Professional & Technical Skills:
- Must To Have Skills: Proficiency in Python on Azure.
- Good To Have Skills: Experience with cloud-based application development.
- Strong understanding of web development frameworks and libraries.
- Familiarity with database management systems and data modeling.
- Experience with Azure Data Factory, Synapse Analytics, and Databricks for data pipeline development
- Proficient in data ingestion, transformation, and storage using Azure Data Lake and Blob Storage
- Skilled in data exploration, preprocessing, and quality assessment (structured & unstructured data)

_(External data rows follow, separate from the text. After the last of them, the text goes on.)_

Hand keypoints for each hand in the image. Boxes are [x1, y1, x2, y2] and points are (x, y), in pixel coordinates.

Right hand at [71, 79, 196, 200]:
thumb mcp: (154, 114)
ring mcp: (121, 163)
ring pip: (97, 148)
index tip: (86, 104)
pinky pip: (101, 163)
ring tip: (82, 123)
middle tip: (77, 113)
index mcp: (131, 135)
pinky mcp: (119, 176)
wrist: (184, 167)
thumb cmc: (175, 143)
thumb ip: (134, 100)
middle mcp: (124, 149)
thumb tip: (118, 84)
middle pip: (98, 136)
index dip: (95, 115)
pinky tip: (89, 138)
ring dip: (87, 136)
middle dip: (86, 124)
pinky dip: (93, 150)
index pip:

- Familiar with deploying and monitoring machine learning models in production environments
- Ability to build automated model retraining and drift monitoring pipelines
- Strong in SQL, Python, and/or PySpark for data analysis and pipeline scripting
- Knowledge of version control tools and practices (e.g., Git)
- Effective collaboration with ML Engineers and Solution Architects
- Solid understanding of scalable, cloud-based data architectures.
Educational Qualification:
15 years of full-time education
Shift Timing:
Candidate should be flexible to work in shifts and coming to office.
Location:
Any location in India.